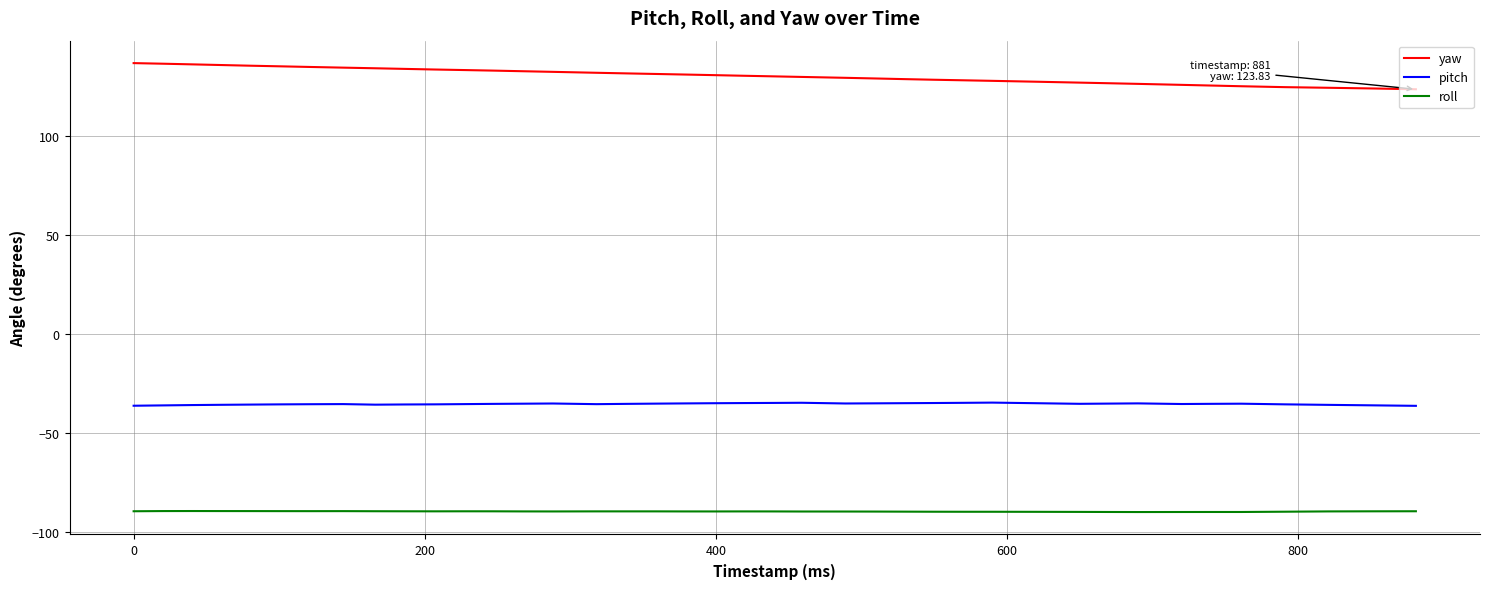

What is the average value of the pitch series?

-35.4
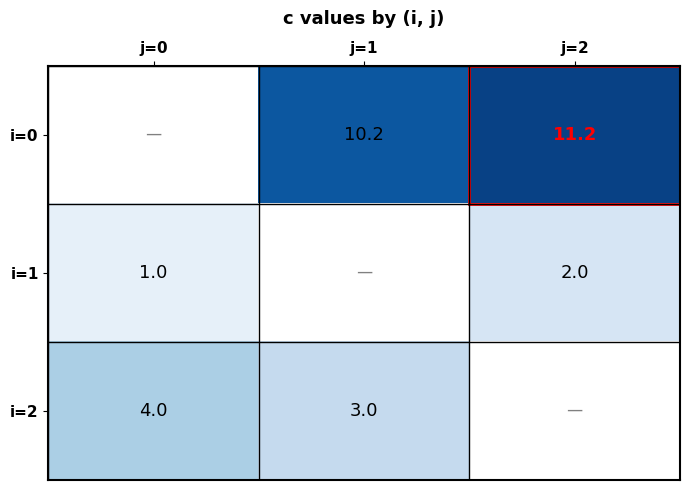

The value of i=1 at j=0 is 1.3. True or false?

False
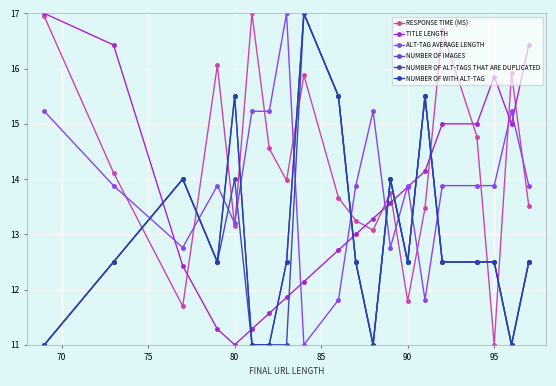

Which series has the largest range (max minus min)?

RESPONSE TIME (MS)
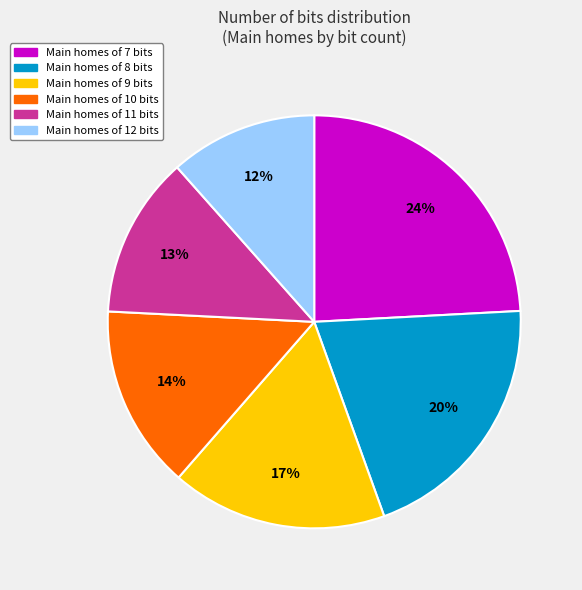

To the nearest percent, what is the average slice percentage?

17%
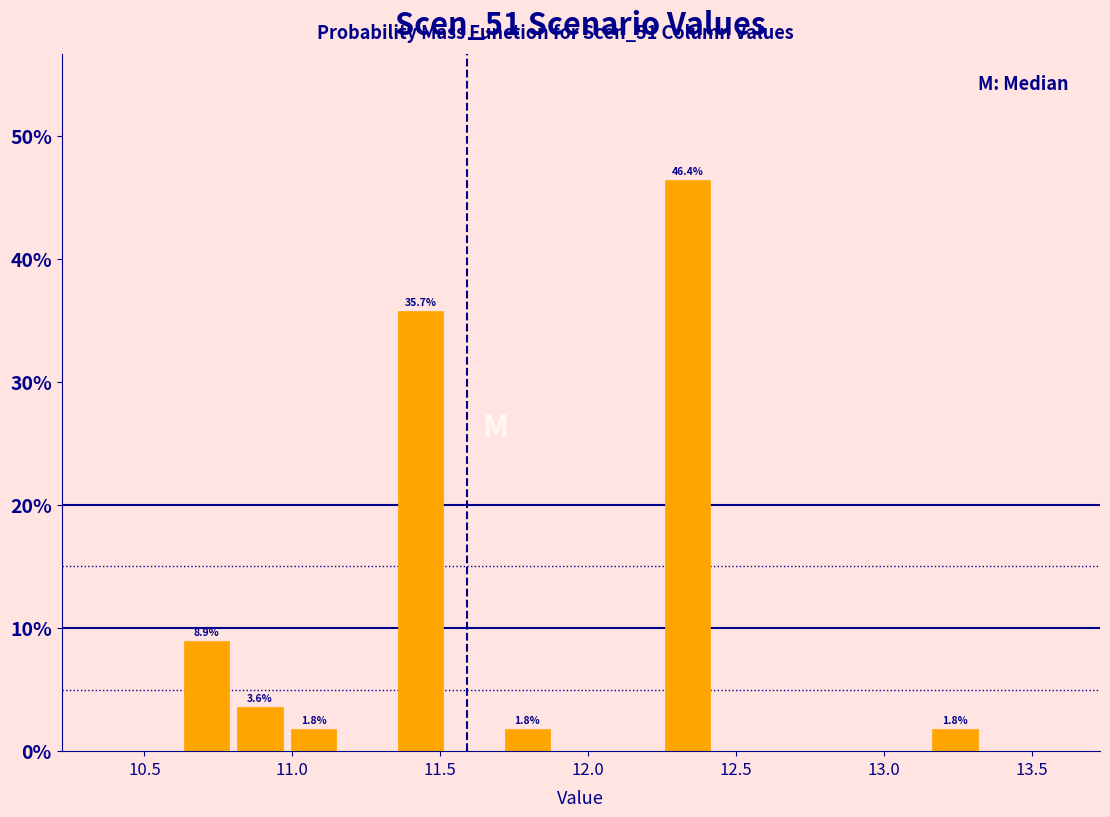

Read against the x-axis, roughly where is the centre of the tallest bar?

12.35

• [TASK TO COMPLETE]
Copy out every line of the records above word for word, leaving out the pictures.

• [SOLUTION FOR THIS PROBLEM]
What is the average value of the pitch series?

-35.4

The value of i=1 at j=0 is 1.3. True or false?

False

Which series has the largest range (max minus min)?

RESPONSE TIME (MS)

To the nearest percent, what is the average slice percentage?

17%

Read against the x-axis, roughly where is the centre of the tallest bar?

12.35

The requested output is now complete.